Source text:
Start of Block
Section 1503. Liquidation; Termination; Bankruptcy.
Upon any payment by the Company or distribution of assets of the Company
of any kind or character, whether in cash, property or securities, to creditors
upon any termination, winding-up, liquidation or reorganization of the Company,
whether voluntary or involuntary or in bankruptcy, insolvency, receivership or
other proceedings, all amounts due upon all Senior Indebtedness of the Company
shall first be paid in full, or payment thereof provided for in money in
accordance with its terms, before any payment is made by the Company on account
of the principal (and premium, if any) or interest or Additional Amounts on the
Securities; and upon any such termination, winding-up, liquidation or
reorganization, any payment by the Company, or distribution of assets of the
Company of any kind or character, whether in cash, property or securities, to
which the Holders of the Securities or the Trustee would be entitled to receive,
except for the provisions of this Article Fifteen, shall be paid by the Company
or by any receiver, trustee in bankruptcy, liquidating trustee, agent or other
Person making such payment or distribution, or by the Holders of the Securities
or by the Trustee under this Indenture if received by them or it, directly to
the holders of Senior Indebtedness of the Company (pro rata to such holders on
the basis of the respective amounts of Senior Indebtedness held by such holders,
as calculated by the Company) or their representative or representatives, or to
the trustee or trustees under any indenture pursuant to which any instruments
evidencing such Senior Indebtedness may have been issued, as their respective
interests may appear, to the extent necessary to pay such Senior Indebtedness in
full, in money or money's worth, after giving effect to any concurrent payment
or distribution to or for the holders of such Senior Indebtedness, before any
payment or distribution is made to the Holders of Securities or to the Trustee.
End of Block
Written task: Echo the liquidation and bankruptcy section above word for word, in full.

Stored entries
Start of Block
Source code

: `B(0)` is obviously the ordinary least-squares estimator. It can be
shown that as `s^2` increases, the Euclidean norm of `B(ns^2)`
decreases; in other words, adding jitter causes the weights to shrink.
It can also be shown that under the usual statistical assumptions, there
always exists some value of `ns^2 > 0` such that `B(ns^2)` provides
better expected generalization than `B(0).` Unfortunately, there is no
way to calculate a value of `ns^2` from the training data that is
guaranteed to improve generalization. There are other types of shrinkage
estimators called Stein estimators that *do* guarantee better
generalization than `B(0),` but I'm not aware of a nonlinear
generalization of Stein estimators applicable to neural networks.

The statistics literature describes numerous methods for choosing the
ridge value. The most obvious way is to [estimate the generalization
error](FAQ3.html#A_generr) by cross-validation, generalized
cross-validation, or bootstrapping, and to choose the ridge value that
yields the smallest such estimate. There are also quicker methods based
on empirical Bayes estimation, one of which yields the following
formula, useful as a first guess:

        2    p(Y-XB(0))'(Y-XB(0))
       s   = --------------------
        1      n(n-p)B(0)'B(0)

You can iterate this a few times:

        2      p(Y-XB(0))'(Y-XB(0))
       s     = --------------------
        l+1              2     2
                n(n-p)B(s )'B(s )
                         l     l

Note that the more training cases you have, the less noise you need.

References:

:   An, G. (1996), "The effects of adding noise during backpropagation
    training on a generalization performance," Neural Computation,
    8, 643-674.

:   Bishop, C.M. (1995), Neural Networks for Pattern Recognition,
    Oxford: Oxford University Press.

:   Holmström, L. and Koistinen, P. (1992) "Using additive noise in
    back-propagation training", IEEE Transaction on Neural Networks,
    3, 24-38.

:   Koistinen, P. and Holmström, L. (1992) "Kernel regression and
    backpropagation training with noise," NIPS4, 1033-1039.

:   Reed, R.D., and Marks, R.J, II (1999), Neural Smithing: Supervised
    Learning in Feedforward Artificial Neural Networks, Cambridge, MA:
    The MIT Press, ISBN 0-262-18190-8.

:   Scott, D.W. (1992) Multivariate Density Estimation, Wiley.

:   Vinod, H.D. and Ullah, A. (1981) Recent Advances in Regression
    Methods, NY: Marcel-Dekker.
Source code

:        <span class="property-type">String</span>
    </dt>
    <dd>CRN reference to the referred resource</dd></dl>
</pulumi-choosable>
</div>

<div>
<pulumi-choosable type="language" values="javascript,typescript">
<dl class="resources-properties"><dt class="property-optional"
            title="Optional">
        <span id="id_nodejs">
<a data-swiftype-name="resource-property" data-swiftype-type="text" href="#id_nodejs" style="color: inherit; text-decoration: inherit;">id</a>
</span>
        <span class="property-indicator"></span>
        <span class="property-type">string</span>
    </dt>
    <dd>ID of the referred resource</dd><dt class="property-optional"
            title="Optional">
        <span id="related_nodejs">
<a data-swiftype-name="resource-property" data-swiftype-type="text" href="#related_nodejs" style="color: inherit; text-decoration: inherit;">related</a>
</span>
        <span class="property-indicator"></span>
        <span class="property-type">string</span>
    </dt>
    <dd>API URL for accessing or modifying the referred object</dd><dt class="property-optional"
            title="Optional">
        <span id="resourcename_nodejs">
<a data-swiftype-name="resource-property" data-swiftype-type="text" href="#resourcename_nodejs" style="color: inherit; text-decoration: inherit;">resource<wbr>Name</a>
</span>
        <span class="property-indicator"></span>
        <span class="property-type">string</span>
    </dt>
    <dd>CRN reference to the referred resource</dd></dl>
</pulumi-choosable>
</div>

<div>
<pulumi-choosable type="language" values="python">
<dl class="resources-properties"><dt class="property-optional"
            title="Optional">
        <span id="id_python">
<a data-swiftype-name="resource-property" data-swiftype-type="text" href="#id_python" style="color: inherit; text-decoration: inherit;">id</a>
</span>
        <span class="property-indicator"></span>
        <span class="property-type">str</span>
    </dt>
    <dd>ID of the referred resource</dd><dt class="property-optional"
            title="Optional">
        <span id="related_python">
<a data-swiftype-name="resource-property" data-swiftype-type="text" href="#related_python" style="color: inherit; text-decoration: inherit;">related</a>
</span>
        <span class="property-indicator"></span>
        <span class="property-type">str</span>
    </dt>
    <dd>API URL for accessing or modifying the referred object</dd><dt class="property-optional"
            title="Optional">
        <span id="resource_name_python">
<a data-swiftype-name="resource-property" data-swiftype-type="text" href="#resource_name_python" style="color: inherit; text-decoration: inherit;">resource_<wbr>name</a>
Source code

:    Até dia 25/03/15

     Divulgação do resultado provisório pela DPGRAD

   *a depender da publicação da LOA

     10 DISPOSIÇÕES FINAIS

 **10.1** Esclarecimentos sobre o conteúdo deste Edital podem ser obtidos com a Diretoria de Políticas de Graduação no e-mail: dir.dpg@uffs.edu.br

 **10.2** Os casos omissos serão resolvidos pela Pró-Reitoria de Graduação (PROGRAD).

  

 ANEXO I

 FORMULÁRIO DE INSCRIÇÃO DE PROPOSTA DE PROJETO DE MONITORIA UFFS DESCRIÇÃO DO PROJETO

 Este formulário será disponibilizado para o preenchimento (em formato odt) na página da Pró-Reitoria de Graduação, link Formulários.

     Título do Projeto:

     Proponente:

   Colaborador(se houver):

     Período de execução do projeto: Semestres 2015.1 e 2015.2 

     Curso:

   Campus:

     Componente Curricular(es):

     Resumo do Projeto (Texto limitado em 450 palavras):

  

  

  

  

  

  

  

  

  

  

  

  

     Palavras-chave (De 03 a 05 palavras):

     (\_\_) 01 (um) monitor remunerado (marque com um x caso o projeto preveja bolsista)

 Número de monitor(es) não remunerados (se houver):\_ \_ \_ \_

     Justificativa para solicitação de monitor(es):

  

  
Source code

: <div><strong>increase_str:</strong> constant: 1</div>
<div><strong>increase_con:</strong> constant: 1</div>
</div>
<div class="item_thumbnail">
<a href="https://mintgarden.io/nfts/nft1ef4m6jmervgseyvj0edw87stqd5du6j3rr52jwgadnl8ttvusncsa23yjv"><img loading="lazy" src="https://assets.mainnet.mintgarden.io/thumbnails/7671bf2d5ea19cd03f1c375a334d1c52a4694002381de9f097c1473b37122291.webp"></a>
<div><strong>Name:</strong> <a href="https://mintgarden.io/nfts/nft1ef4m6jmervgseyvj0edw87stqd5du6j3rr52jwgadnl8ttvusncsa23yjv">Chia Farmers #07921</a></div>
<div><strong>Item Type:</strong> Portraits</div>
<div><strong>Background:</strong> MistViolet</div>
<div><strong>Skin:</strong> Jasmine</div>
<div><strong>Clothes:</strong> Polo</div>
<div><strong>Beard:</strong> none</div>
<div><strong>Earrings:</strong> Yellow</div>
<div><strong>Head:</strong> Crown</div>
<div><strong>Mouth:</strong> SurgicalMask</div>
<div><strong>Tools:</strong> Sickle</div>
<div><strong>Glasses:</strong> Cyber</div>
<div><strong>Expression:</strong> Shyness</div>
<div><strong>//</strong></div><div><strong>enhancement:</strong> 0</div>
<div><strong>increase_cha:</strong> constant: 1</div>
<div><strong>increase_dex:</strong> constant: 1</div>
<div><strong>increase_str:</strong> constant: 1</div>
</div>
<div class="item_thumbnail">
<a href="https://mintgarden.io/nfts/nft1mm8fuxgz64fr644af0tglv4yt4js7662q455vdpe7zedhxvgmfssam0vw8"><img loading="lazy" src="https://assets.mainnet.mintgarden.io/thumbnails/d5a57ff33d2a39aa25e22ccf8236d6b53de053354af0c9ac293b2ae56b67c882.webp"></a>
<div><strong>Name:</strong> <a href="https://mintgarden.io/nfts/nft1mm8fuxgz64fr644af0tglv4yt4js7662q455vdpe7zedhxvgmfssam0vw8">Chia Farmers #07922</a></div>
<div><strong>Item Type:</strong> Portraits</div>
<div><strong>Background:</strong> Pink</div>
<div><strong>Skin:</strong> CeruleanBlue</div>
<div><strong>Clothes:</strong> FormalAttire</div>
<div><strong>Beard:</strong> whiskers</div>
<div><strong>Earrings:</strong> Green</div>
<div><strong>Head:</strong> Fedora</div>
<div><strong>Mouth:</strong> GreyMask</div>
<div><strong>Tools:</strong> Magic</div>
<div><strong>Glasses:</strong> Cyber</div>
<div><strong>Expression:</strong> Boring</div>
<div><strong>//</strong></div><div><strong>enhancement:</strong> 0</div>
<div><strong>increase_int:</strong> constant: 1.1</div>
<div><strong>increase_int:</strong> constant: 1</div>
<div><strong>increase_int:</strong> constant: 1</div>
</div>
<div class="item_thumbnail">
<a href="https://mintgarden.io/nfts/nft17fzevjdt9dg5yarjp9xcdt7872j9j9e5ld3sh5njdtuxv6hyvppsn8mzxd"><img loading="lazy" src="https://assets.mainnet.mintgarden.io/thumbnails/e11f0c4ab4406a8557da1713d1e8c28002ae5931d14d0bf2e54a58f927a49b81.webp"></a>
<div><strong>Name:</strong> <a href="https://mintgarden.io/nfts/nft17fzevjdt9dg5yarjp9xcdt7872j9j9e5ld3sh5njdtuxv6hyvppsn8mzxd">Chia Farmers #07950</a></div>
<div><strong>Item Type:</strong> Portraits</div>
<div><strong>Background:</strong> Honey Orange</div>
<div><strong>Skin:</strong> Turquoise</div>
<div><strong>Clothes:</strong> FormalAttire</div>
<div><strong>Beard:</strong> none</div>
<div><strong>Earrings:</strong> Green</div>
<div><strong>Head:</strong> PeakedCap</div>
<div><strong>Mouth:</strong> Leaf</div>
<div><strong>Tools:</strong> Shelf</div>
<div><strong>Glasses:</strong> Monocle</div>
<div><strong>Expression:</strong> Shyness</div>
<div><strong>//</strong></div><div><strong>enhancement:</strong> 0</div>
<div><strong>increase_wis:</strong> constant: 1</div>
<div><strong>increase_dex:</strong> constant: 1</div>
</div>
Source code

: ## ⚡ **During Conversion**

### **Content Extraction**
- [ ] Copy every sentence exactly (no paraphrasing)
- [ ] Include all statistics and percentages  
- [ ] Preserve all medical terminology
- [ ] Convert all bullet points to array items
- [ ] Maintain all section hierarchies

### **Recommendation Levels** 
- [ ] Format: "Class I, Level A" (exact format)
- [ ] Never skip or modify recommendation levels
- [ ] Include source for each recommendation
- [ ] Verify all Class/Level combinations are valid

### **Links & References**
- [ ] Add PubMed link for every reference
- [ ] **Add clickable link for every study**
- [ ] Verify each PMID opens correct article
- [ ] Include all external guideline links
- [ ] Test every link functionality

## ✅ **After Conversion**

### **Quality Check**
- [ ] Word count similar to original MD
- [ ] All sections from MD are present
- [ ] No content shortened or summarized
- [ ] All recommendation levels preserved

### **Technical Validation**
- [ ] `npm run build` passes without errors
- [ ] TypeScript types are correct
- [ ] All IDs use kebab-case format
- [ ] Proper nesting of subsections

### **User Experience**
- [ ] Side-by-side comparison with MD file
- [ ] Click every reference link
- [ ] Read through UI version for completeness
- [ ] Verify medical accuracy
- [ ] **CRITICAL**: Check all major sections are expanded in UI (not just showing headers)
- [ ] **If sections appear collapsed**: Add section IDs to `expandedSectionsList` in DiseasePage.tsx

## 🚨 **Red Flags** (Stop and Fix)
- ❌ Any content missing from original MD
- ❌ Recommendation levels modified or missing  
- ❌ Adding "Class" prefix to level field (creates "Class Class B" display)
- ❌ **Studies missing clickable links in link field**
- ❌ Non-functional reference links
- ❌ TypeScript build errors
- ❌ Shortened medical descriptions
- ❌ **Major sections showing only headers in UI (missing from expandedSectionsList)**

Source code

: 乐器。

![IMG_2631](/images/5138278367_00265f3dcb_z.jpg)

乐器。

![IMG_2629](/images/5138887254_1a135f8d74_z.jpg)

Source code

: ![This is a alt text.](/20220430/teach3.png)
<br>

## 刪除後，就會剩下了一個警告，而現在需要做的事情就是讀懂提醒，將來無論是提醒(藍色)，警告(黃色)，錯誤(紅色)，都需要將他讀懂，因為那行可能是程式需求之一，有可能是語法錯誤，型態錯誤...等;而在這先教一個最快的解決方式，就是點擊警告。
End of Block
Solution to the exercise:
Section 1503. Liquidation; Termination; Bankruptcy.
Upon any payment by the Company or distribution of assets of the Company
of any kind or character, whether in cash, property or securities, to creditors
upon any termination, winding-up, liquidation or reorganization of the Company,
whether voluntary or involuntary or in bankruptcy, insolvency, receivership or
other proceedings, all amounts due upon all Senior Indebtedness of the Company
shall first be paid in full, or payment thereof provided for in money in
accordance with its terms, before any payment is made by the Company on account
of the principal (and premium, if any) or interest or Additional Amounts on the
Securities; and upon any such termination, winding-up, liquidation or
reorganization, any payment by the Company, or distribution of assets of the
Company of any kind or character, whether in cash, property or securities, to
which the Holders of the Securities or the Trustee would be entitled to receive,
except for the provisions of this Article Fifteen, shall be paid by the Company
or by any receiver, trustee in bankruptcy, liquidating trustee, agent or other
Person making such payment or distribution, or by the Holders of the Securities
or by the Trustee under this Indenture if received by them or it, directly to
the holders of Senior Indebtedness of the Company (pro rata to such holders on
the basis of the respective amounts of Senior Indebtedness held by such holders,
as calculated by the Company) or their representative or representatives, or to
the trustee or trustees under any indenture pursuant to which any instruments
evidencing such Senior Indebtedness may have been issued, as their respective
interests may appear, to the extent necessary to pay such Senior Indebtedness in
full, in money or money's worth, after giving effect to any concurrent payment
or distribution to or for the holders of such Senior Indebtedness, before any
payment or distribution is made to the Holders of Securities or to the Trustee.